CEO: Shantanu Narayen
With its foundation in document management and publishing, Adobe has been able to build a strong business and bring in solution providers along the way. The company recently reorganized around content authoring and digital marketing and provides opportunities for VARs in those markets.
CEO: Steve Bennett
Traditionally Symantec has been a leader in security and storage technology with a strong and consistent executive management team. This year, however, there has been a lot of executive turnover with the departure of Enrique Salem and Randy Cochran, and time will tell if Symantec remains consistent and committed to the channel. On the product front, Symantec understands the need to secure mobile and cloud applications and has unveiled a cloud security platform called O3 as well as a mobile management platform.
CEO: Michael Dell
With its roots in hardware, Dell is aiming to become a complete solution vendor and strong channel partner, serving up a portfolio of storage, security and management software -– just recently revealing its intent to acquire Quest.
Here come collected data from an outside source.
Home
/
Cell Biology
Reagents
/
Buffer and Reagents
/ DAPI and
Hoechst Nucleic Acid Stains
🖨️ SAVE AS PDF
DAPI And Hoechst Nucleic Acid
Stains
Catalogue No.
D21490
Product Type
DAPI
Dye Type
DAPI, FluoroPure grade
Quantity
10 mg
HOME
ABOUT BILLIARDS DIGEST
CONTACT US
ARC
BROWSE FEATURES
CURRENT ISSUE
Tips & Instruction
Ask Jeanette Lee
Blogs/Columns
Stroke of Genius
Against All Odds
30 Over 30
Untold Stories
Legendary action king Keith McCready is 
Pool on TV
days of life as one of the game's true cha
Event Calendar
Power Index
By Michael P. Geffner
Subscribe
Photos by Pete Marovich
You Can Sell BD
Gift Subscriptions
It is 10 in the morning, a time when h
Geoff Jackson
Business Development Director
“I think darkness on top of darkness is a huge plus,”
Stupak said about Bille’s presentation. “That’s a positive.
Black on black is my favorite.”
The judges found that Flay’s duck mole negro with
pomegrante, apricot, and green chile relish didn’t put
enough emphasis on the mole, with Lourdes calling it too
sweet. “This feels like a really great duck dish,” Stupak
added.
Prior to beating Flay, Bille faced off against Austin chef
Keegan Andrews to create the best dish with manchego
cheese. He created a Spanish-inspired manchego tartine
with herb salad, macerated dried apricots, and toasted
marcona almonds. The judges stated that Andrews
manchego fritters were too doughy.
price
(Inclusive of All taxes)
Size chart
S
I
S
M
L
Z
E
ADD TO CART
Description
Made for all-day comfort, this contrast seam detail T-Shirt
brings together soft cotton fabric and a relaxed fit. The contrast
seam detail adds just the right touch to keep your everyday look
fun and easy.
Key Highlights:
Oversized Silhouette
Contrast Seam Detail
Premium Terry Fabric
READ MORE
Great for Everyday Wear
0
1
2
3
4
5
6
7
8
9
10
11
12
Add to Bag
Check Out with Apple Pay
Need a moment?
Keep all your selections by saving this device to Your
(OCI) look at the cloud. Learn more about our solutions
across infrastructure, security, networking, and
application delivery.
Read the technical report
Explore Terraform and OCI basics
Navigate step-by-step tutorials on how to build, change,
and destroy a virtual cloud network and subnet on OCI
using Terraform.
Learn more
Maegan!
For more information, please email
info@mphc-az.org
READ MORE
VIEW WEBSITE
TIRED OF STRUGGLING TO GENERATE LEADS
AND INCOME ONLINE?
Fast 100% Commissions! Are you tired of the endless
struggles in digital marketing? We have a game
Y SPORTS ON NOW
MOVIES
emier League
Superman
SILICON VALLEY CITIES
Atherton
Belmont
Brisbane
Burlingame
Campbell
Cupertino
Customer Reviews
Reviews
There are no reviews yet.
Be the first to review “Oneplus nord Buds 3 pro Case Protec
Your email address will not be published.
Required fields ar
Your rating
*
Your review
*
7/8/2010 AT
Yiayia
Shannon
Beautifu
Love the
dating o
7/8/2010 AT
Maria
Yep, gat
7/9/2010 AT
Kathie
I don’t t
It also has a stronghold in the converged infrastructure market and intends to get into the public cloud space with Nirvanix.
CEO: Meg Whitman
Despite a few tumultuous years, HP still remains a channel advocate and strong partner. This year the largest technology vendor doubled down and recommitted to its PC business, refreshing its printer lineups as well as its other hardware offerings. Still on tap: figure out how to integrate Autonomy and Vertica and establish ways for the channel to engage and sell the technologies.
CEO: Paul Otellini
The tablet market is catching traditional PC makers flat-footed, but Intel has always had a strong and deep channel base. This year it made major inroads in the mobile market and unveiled Clover Trail processors for Windows 8 and Android-based tablets. What's more, Intel is betting on innovative Ultrabook designs for Ivy Bridge and established partnerships with smartphone makers including Lenovo and Motorola Mobility.
CEO: Pat Gelsinger
VMware has a loyal channel base and has done a fair amount of listening and tweaking this year. The company changed its licensing pricing model as pressure from VARs and users continued. As for the executive ranks, Paul Maritz moved over to EMC as chief strategy officer, and Pat Gelsinger was named as CEO. The company has bought a number of companies including Nicira, Cetas and Log Insight to gain a foothold in SDN, big data and automation and management.
CEO: Steve Ballmer
This vendor has a lot riding on its most recent product launch, Windows 8, and is working with the channel on the rollout. It also unveiled a pay-for-performance program for its Dynamics CRM product and a switch to HyperV program, as well as allowed the channel to buy subscription keys to Office 365. The company, however, is also getting into the tablet market with Surface and will not include the channel in its rollout plans.
CEO: John Chambers
Cisco has built its channel hand-in-hand with solution providers. It has been at the forefront developing programs such as Smart Solutions, providing advanced training and channel support for partners that design, sell and implement major solutions and offering an architectural approach to selling. Cisco also welcomed back Wendy Bahr as Americas channel chief.